Skip to main content

Looking back on 9 months of digging into Discogs

I have been digging into the Discogs dataset for over 9 months now and blogging about it since September. During this period I have made a few observations.

In short I must say that I have mixed feelings about Discogs because it isn't clear what Discogs actually is and what they want to achieve. I talked about this earlier, but it basically comes down to this: Is it a catalog? Is it a marketplace? Is it a place to organize your collection?

Discogs is trying to be all but not succeeding because there are tensions between the different use cases: enforcing correctness chases sellers away from the marketplace and selling records is what is bringing in the money for Discogs and which keeps the other fires burning. But the costs for this is that the data in the catalog is sometimes blatantly incorrect, which vastly reduces its value.

Personally I don't care about the marketplace, as I am a collector and I care about the catalog. Discogs has enormous potential and for collectors with a bit of an obsession with different record pressings (like myself) a correct catalog would be a really cool thing to have and use.

But at the moment Discogs is a very very long way from that. And, to be honest, I am not sure if it will ever get there. Let me tell you abou why I think so.

Discogs' data model is incorrect and hard to fix

Discogs is far from perfect. It is very clear that the data model has grown organically and you can almost see which design choices were made to accomodate new uses cases (or at least, I think I can).

STATED PROBLEM 1
Print the whole Discogs post word for word.

EXERCISE MATERIALS

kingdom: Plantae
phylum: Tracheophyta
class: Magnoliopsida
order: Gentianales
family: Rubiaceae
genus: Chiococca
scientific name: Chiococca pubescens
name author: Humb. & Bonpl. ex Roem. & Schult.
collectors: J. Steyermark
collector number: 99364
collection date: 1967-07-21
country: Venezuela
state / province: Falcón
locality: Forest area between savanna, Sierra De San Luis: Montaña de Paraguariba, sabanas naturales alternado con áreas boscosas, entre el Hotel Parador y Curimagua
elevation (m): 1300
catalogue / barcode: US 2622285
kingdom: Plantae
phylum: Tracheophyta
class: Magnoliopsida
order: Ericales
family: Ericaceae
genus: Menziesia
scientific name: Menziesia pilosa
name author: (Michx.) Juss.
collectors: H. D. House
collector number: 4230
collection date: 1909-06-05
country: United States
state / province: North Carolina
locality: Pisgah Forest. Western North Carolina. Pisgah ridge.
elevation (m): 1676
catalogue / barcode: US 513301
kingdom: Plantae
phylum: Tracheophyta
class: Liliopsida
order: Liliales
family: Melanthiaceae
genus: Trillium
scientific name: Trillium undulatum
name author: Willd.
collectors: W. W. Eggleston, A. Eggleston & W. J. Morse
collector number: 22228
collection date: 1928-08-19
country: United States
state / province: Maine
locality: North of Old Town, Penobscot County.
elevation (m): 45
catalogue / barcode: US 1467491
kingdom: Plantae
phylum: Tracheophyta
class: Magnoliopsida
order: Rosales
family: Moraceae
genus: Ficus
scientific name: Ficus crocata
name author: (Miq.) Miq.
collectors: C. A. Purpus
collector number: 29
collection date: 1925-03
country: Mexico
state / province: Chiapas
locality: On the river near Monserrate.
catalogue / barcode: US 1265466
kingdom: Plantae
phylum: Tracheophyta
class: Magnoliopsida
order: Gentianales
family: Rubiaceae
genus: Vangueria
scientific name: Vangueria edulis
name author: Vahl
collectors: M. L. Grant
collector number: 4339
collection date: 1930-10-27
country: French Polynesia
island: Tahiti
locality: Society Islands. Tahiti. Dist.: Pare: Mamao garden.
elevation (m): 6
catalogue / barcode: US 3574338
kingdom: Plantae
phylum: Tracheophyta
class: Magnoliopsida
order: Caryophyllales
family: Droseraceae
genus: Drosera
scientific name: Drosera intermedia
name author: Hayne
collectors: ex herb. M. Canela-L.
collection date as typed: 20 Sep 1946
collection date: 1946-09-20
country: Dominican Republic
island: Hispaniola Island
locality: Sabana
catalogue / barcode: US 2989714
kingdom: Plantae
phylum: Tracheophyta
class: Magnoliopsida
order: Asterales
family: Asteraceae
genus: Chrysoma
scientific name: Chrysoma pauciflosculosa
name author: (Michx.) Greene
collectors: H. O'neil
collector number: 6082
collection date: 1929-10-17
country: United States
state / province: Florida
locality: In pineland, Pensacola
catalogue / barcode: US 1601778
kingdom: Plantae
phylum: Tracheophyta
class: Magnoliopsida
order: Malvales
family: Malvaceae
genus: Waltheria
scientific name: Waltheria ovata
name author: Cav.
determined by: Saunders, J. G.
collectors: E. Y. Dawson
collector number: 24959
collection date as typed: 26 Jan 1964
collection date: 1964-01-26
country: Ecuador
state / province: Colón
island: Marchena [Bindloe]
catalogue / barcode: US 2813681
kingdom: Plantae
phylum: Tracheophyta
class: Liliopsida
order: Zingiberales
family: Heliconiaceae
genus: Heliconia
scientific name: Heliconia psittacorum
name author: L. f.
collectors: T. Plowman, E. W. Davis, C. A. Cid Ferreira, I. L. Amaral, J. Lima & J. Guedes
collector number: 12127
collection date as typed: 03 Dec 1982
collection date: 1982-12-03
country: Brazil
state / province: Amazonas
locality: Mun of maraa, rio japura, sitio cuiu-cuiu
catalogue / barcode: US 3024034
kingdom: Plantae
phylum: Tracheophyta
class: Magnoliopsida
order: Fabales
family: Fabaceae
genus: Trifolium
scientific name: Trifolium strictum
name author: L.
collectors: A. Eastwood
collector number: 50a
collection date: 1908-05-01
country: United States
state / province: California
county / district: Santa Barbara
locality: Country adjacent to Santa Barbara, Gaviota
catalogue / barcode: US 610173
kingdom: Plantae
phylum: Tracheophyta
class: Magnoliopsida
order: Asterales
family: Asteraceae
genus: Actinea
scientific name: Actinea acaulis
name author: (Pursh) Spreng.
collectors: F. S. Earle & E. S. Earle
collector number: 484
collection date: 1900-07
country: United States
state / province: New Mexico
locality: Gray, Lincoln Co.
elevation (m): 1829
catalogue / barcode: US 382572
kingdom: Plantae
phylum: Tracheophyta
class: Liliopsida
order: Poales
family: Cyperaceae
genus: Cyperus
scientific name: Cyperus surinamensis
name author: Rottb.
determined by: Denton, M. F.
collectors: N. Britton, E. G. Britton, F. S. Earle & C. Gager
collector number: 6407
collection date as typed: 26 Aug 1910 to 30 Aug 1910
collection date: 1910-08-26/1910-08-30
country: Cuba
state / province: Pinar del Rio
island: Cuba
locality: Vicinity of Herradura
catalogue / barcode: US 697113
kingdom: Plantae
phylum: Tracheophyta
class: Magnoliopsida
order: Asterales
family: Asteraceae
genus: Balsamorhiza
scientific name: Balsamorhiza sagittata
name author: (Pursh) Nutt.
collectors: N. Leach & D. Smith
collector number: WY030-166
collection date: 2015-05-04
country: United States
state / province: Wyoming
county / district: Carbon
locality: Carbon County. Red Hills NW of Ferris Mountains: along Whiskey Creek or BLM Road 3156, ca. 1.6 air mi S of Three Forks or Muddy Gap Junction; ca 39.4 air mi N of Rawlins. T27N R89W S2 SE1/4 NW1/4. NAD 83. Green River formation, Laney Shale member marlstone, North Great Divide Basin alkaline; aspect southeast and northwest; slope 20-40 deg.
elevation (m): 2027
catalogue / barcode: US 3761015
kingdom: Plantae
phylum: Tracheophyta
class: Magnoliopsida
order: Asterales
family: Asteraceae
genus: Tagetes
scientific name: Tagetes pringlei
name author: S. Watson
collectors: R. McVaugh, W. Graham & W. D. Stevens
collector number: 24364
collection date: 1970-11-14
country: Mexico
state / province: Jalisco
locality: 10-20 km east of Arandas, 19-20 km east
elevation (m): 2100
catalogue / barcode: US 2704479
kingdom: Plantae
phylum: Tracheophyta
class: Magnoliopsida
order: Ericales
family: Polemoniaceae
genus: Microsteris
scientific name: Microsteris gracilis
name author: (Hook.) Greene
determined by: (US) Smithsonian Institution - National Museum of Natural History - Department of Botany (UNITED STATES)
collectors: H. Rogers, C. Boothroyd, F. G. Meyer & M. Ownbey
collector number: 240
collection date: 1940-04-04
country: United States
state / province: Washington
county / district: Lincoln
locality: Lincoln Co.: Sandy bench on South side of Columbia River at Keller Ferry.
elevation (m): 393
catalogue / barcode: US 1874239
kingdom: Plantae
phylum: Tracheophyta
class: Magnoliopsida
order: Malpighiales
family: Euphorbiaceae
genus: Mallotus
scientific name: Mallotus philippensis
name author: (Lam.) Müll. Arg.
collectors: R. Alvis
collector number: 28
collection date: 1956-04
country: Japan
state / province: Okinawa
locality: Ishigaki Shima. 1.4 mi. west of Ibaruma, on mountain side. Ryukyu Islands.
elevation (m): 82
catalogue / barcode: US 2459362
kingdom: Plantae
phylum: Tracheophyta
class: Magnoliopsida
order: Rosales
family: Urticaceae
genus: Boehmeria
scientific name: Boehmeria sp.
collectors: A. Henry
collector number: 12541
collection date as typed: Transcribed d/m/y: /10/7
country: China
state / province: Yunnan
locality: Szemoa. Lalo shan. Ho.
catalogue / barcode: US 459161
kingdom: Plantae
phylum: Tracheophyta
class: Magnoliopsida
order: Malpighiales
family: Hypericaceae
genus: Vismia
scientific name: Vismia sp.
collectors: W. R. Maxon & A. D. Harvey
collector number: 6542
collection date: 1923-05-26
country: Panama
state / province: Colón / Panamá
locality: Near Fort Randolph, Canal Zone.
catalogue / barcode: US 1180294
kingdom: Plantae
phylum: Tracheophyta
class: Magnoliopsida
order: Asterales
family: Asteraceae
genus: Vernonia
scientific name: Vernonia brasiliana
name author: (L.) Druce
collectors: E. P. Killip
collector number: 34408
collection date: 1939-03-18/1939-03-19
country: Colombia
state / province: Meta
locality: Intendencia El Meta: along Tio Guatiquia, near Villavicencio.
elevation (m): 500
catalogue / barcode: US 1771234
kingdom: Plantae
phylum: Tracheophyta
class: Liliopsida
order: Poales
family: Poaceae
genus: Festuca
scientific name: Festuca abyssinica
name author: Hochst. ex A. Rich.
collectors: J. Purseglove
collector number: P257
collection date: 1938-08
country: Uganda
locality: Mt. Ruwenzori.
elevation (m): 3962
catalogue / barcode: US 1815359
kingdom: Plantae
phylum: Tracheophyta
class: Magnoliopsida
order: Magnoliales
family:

STATED PROBLEM 2
From the records, output only the lines starting at the line that contains "catalogue / barcode: US 459161" and ending at the line that contains "locality: Mt. Ruwenzori.", both included, without any changes.

FULL ANSWER 1
Skip to main content

Looking back on 9 months of digging into Discogs

I have been digging into the Discogs dataset for over 9 months now and blogging about it since September. During this period I have made a few observations.

In short I must say that I have mixed feelings about Discogs because it isn't clear what Discogs actually is and what they want to achieve. I talked about this earlier, but it basically comes down to this: Is it a catalog? Is it a marketplace? Is it a place to organize your collection?

Discogs is trying to be all but not succeeding because there are tensions between the different use cases: enforcing correctness chases sellers away from the marketplace and selling records is what is bringing in the money for Discogs and which keeps the other fires burning. But the costs for this is that the data in the catalog is sometimes blatantly incorrect, which vastly reduces its value.

Personally I don't care about the marketplace, as I am a collector and I care about the catalog. Discogs has enormous potential and for collectors with a bit of an obsession with different record pressings (like myself) a correct catalog would be a really cool thing to have and use.

But at the moment Discogs is a very very long way from that. And, to be honest, I am not sure if it will ever get there. Let me tell you abou why I think so.

Discogs' data model is incorrect and hard to fix

Discogs is far from perfect. It is very clear that the data model has grown organically and you can almost see which design choices were made to accomodate new uses cases (or at least, I think I can).

FULL ANSWER 2
catalogue / barcode: US 459161
kingdom: Plantae
phylum: Tracheophyta
class: Magnoliopsida
order: Malpighiales
family: Hypericaceae
genus: Vismia
scientific name: Vismia sp.
collectors: W. R. Maxon & A. D. Harvey
collector number: 6542
collection date: 1923-05-26
country: Panama
state / province: Colón / Panamá
locality: Near Fort Randolph, Canal Zone.
catalogue / barcode: US 1180294
kingdom: Plantae
phylum: Tracheophyta
class: Magnoliopsida
order: Asterales
family: Asteraceae
genus: Vernonia
scientific name: Vernonia brasiliana
name author: (L.) Druce
collectors: E. P. Killip
collector number: 34408
collection date: 1939-03-18/1939-03-19
country: Colombia
state / province: Meta
locality: Intendencia El Meta: along Tio Guatiquia, near Villavicencio.
elevation (m): 500
catalogue / barcode: US 1771234
kingdom: Plantae
phylum: Tracheophyta
class: Liliopsida
order: Poales
family: Poaceae
genus: Festuca
scientific name: Festuca abyssinica
name author: Hochst. ex A. Rich.
collectors: J. Purseglove
collector number: P257
collection date: 1938-08
country: Uganda
locality: Mt. Ruwenzori.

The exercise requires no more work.